Duffy further testified that it was not until after the fire in October 1999 (two years later) that he was told by Lind that Shamis was going to play a different role and that up until then Lind was "effectively calling all of the shots because he was paying for it all."

Duffy's claim that he made the 5% commission agreement with Lind, not Shamis, of course, flatly contradicts his claim that he made the 5% commission agreement with Shamis. The claim that the agreement was made with Lind in early September 1997 is also contradicted by Duffy's own September 8, 1997 letter to Lind and by his practice of sending bills to Lind for his own services and requesting specific authority for payments.

The claim that there was an agreement for the payment of a 5% commission made in September 1997, whoever it was made with, is flatly contradicted by the fact that through 1997 and 1998 and into 1999, Duffy billed for the very services that he claims were to be compensated via the commission. [*18]

Duffy never submitted, either prior to the dispute, prior to trial, or at trial any documentation as to how he computed the supposed commission. The history of detailed bills through January 1999 shows that when Duffy charged for his service he did so by invoice and that he did not simply pay himself. The total lack of contemporaneous documentation of the calculations belies his claim. No evidence was submitted to show that he ever notified Shamis or Lind that he was taking the money and the basis for such taking. Rather, the evidence shows that he stopped sending records and documentation in April 1999. While Lind essentially complained relatively early on that Duffy was sending him too much documentation, Lind did not request that documentation cease — rather he requested that documentation be sent quarterly or semi-annually. That, insofar as the record indicates that documentation ceased after April 1999 and the withdrawals began in March 2000, reflects an intention to withhold from Lind and Shamis the fact that Duffy was making the withdrawals, a secrecy that reflects a lack of authorization.

Further, the harsh demands and implied threats made to Lind and Duffy on November 15, 2000 reflect an effort to try to intimidate them into refraining from pursuing the matter of the withdrawn funds — an effort that the Court finds was made with knowledge by Duffy that his withdrawals were without basis.

**Problem to solve**
Rewrite the passage on Duffy's commission claim between "Duffy further testified" and "authority for payments.", inclusive, changing "commission agreement" to "fee arrangement".

**Extracted material**
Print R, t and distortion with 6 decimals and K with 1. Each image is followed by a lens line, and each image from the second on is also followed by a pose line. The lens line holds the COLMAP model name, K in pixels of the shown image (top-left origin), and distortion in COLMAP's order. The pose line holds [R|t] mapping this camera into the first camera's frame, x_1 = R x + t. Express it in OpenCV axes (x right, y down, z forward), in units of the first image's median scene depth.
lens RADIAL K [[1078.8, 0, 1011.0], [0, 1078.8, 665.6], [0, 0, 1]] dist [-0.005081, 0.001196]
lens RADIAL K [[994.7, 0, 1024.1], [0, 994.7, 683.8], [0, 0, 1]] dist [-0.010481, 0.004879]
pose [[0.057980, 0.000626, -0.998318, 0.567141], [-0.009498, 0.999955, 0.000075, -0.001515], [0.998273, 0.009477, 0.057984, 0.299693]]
...
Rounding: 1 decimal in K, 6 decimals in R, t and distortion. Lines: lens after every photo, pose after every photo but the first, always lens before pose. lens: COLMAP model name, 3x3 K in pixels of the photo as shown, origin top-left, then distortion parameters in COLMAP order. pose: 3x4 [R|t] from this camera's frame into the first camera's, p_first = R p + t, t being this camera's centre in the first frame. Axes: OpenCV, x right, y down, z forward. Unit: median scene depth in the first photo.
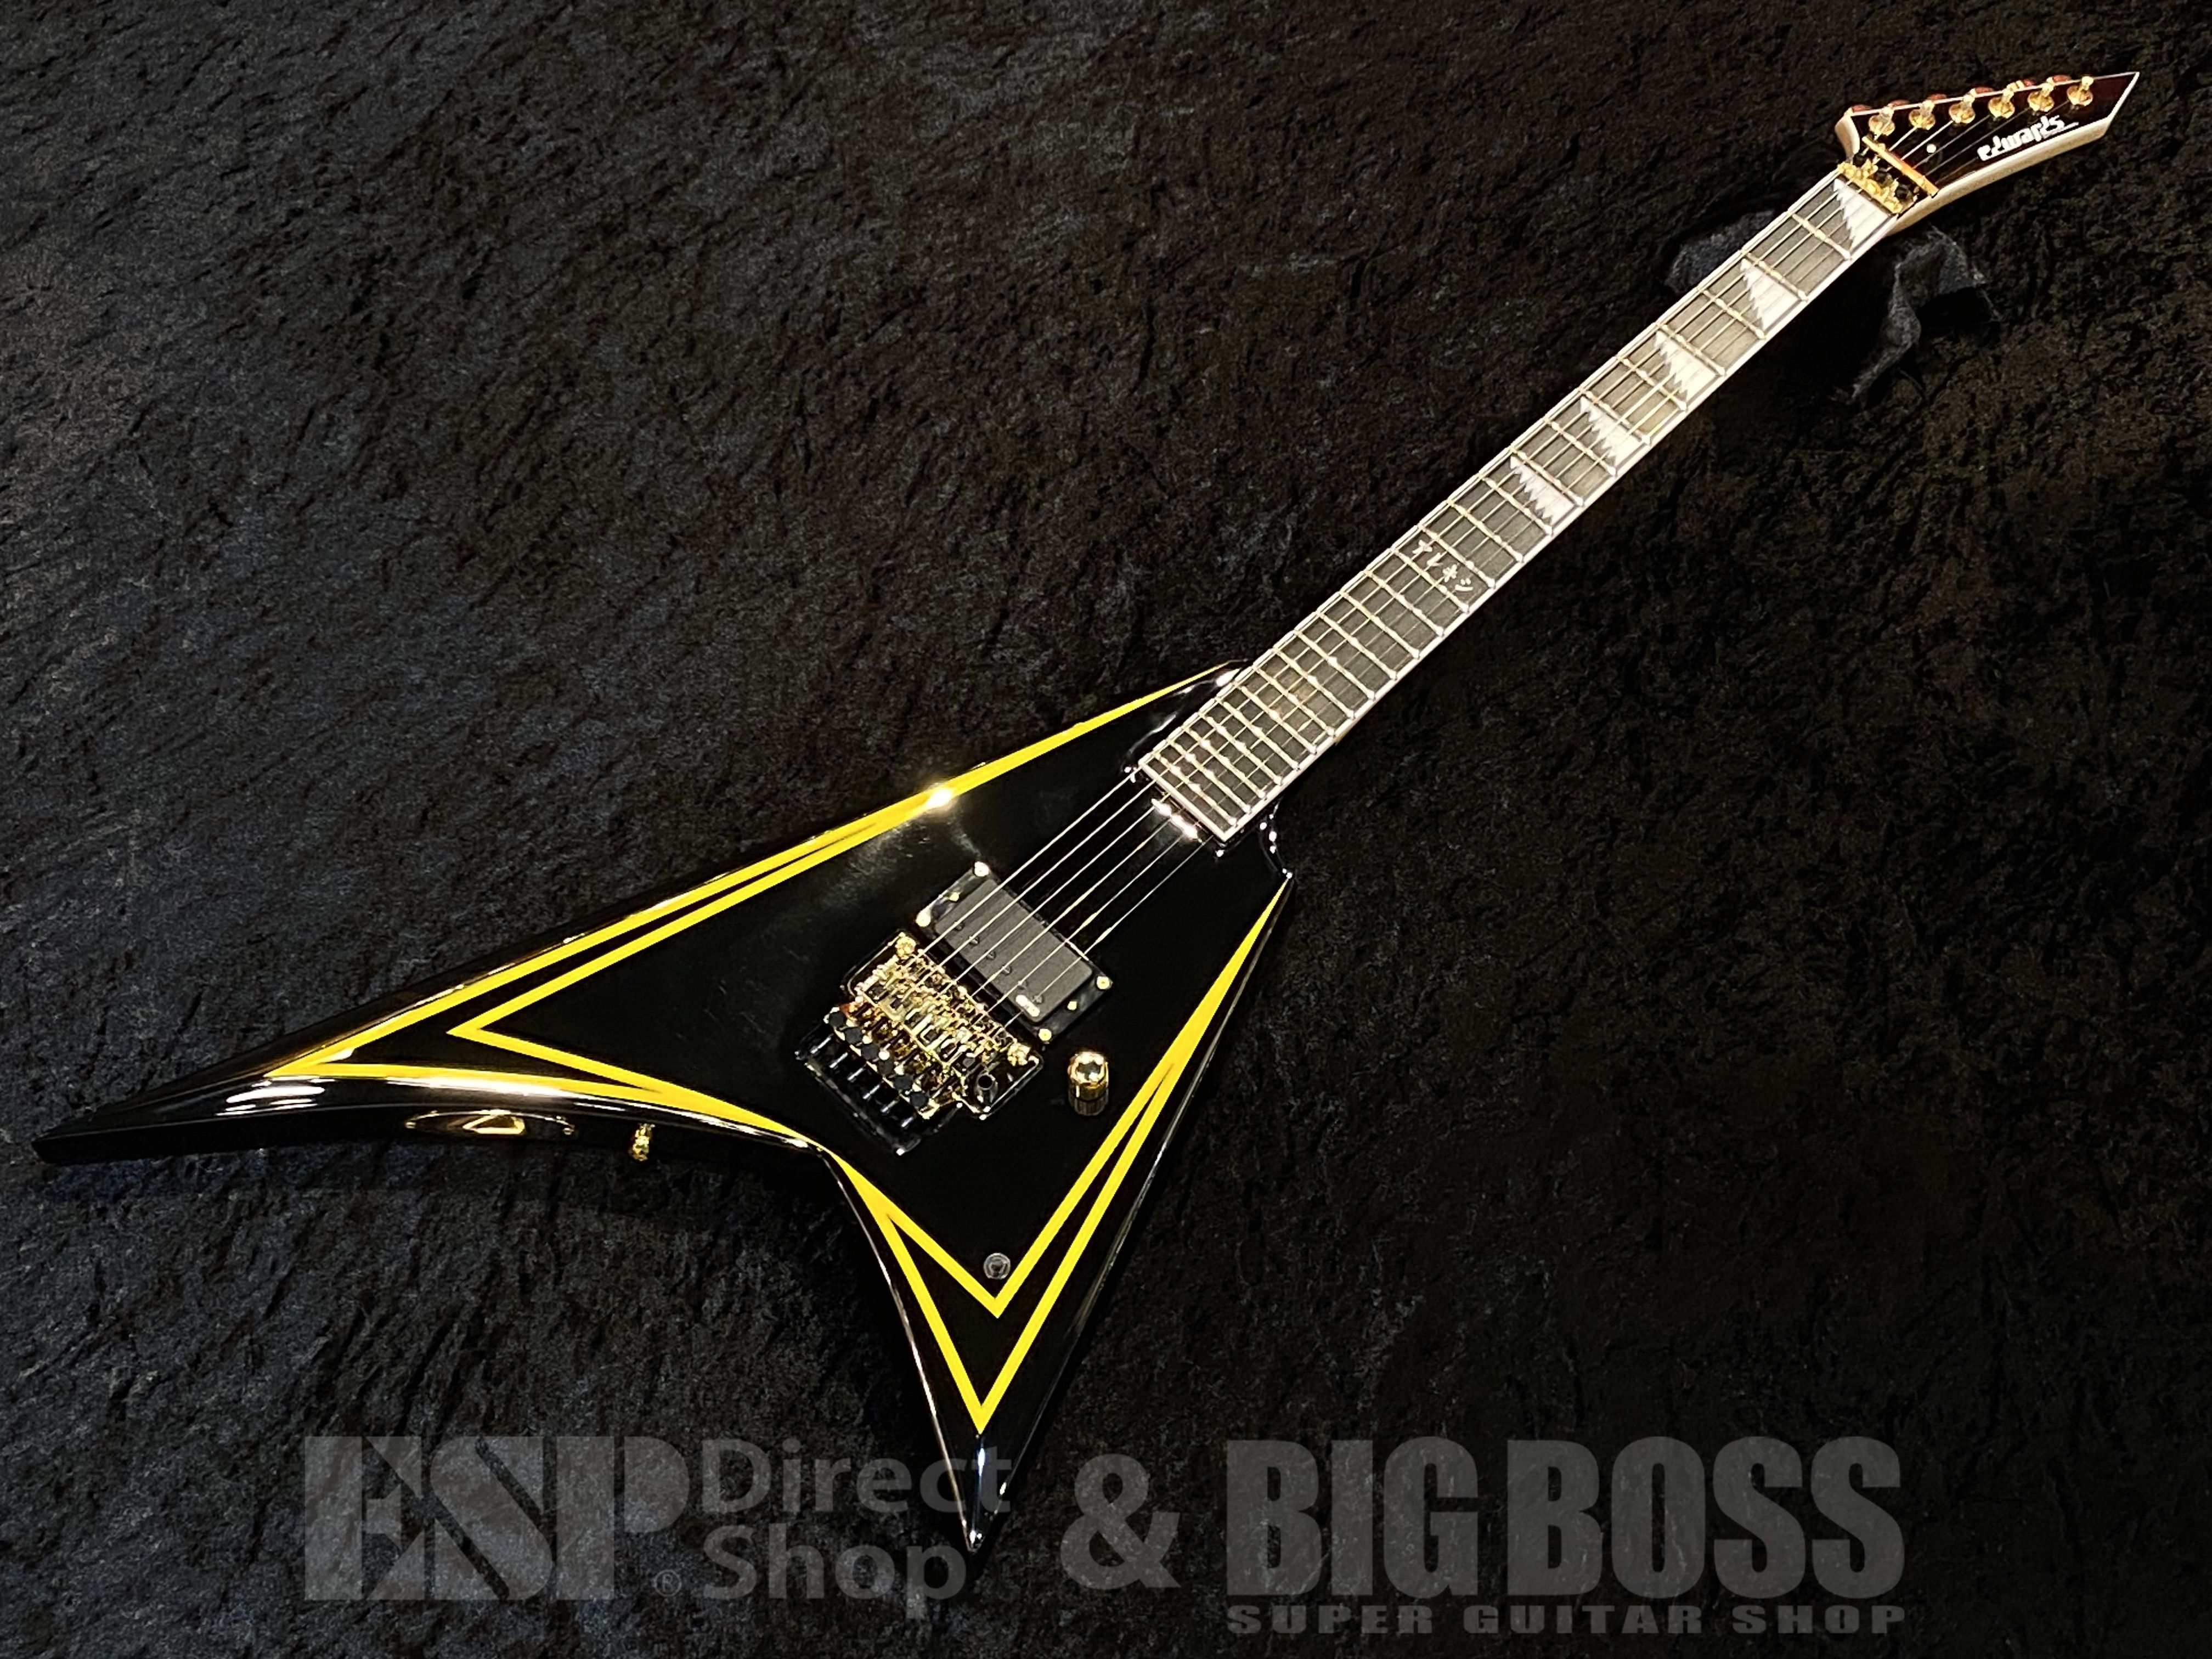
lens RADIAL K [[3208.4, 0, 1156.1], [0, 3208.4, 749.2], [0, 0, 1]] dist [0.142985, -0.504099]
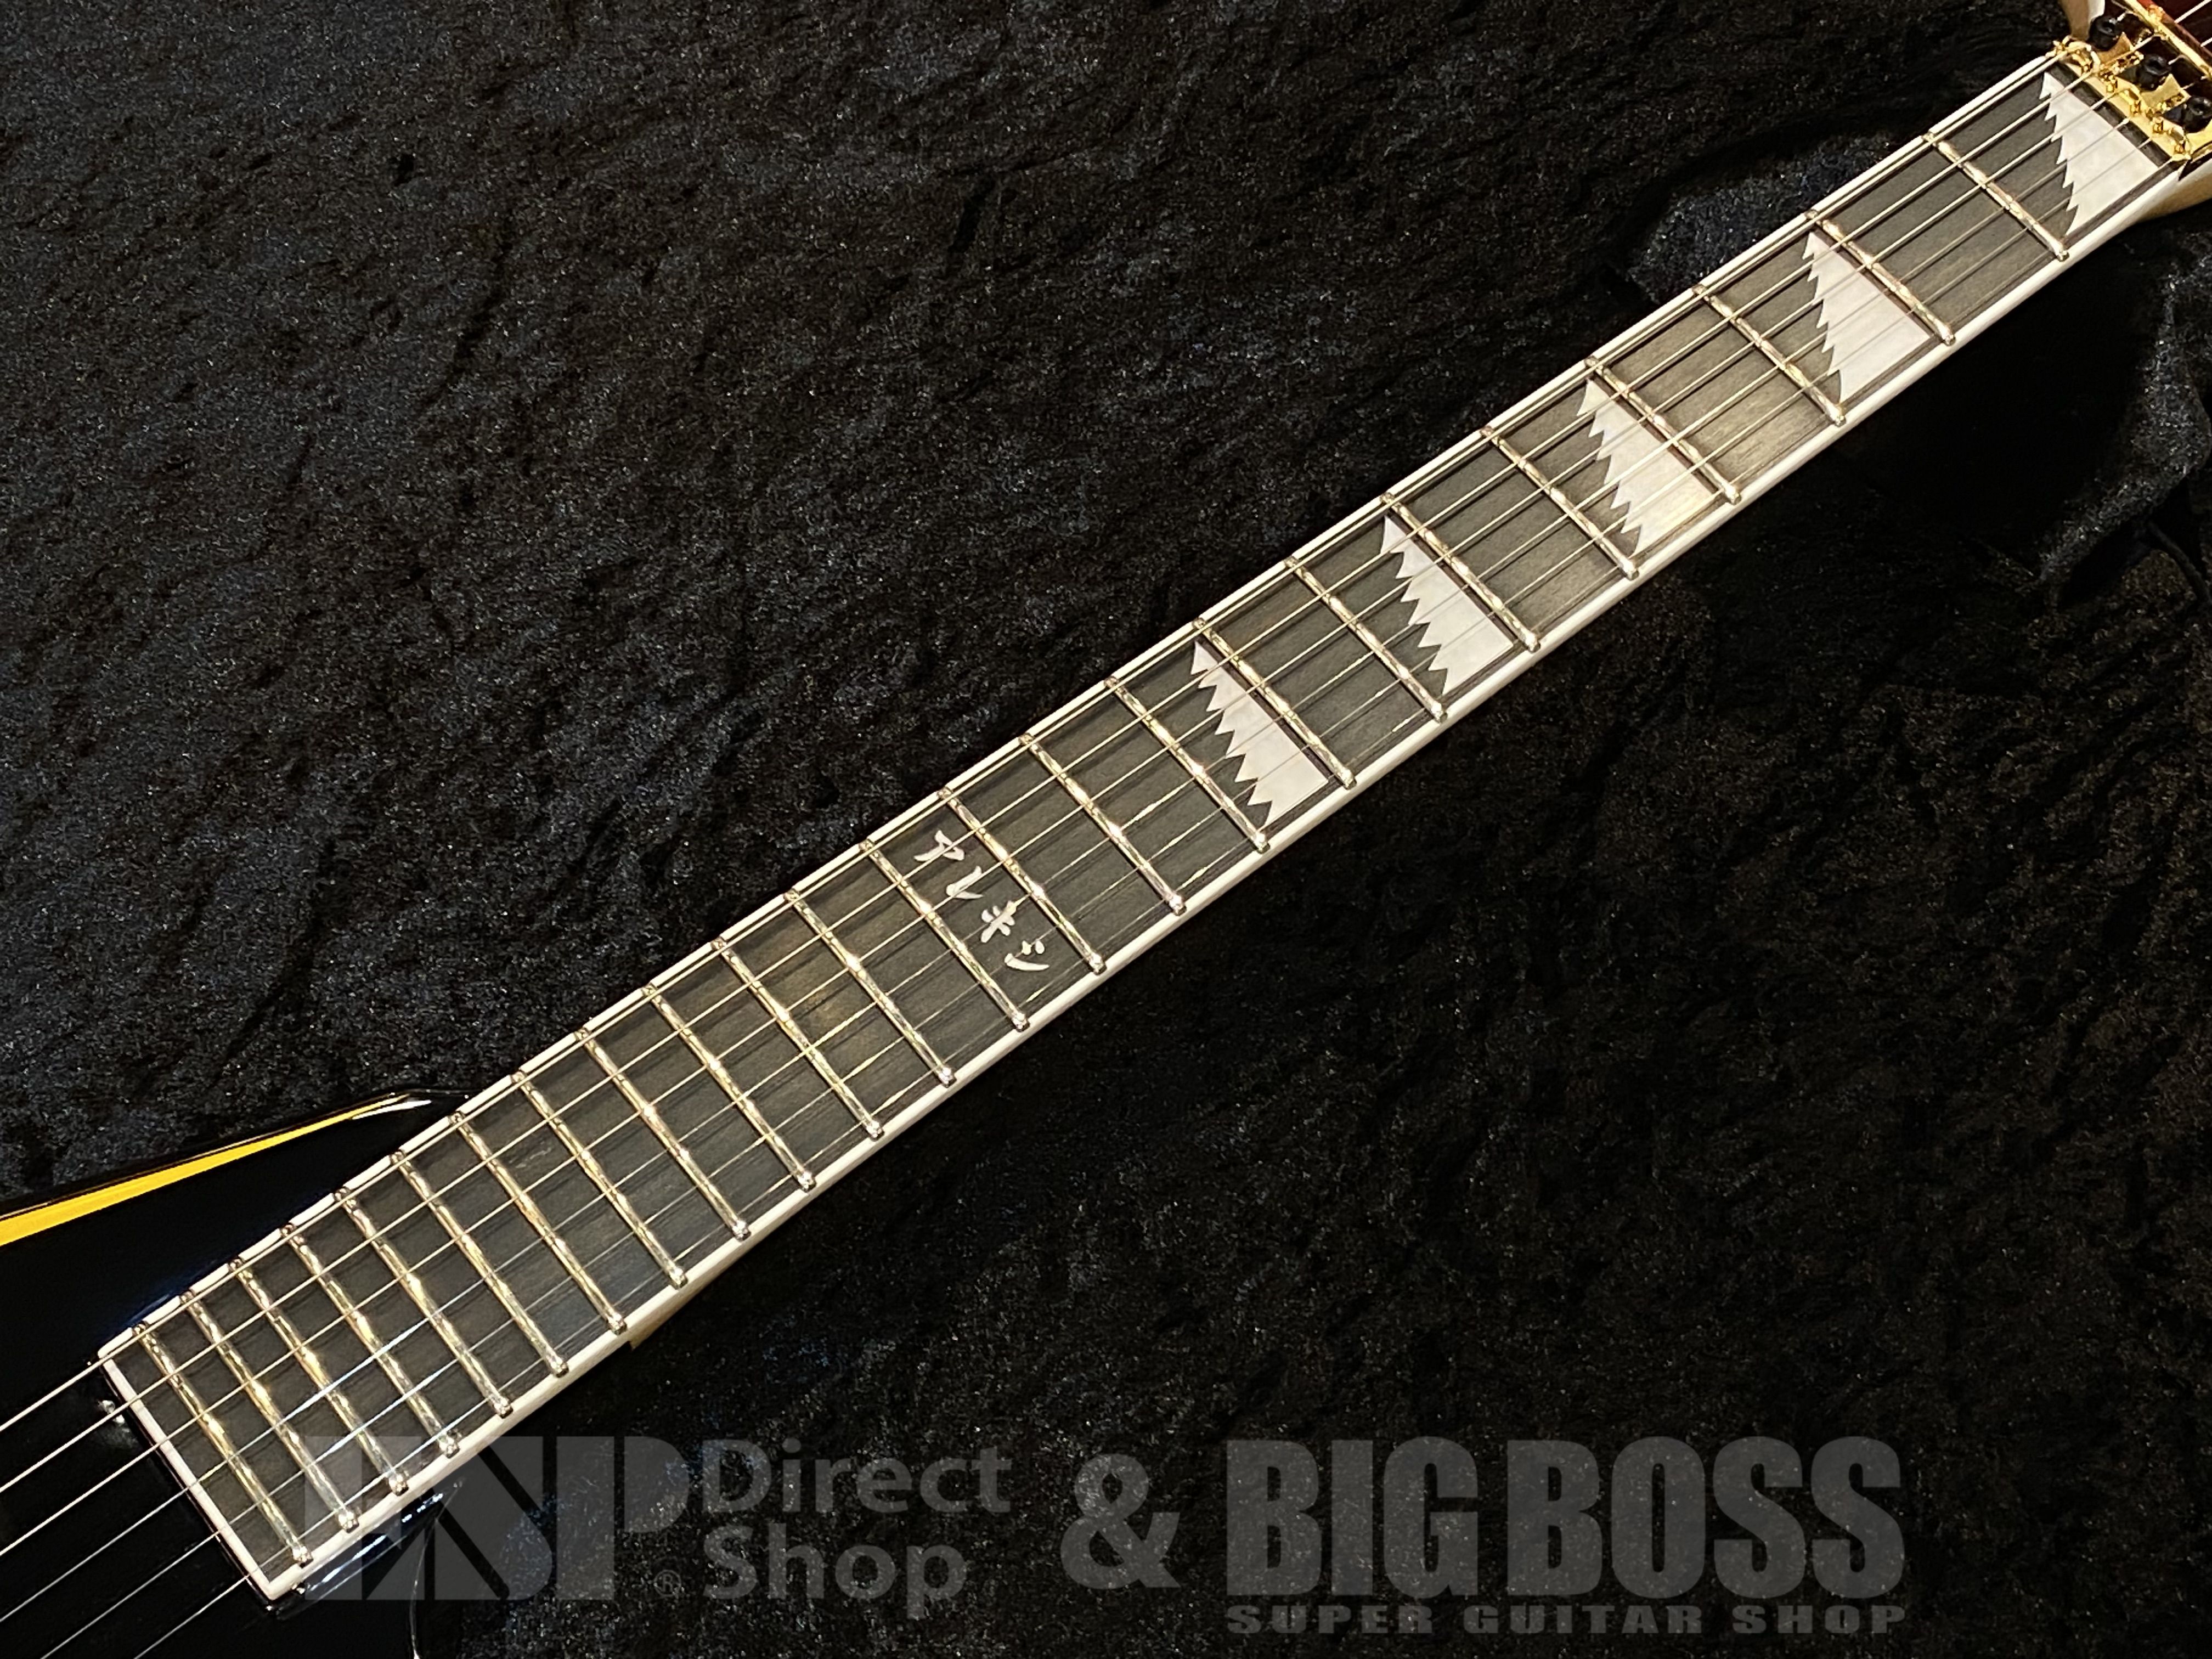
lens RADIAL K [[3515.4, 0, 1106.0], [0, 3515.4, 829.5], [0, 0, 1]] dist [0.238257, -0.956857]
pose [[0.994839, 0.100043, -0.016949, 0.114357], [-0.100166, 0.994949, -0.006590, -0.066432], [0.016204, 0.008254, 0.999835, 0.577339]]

**Exercise answer**
Duffy further testified that it was not until after the fire in October 1999 (two years later) that he was told by Lind that Shamis was going to play a different role and that up until then Lind was "effectively calling all of the shots because he was paying for it all."

Duffy's claim that he made the 5% fee arrangement with Lind, not Shamis, of course, flatly contradicts his claim that he made the 5% fee arrangement with Shamis. The claim that the agreement was made with Lind in early September 1997 is also contradicted by Duffy's own September 8, 1997 letter to Lind and by his practice of sending bills to Lind for his own services and requesting specific authority for payments.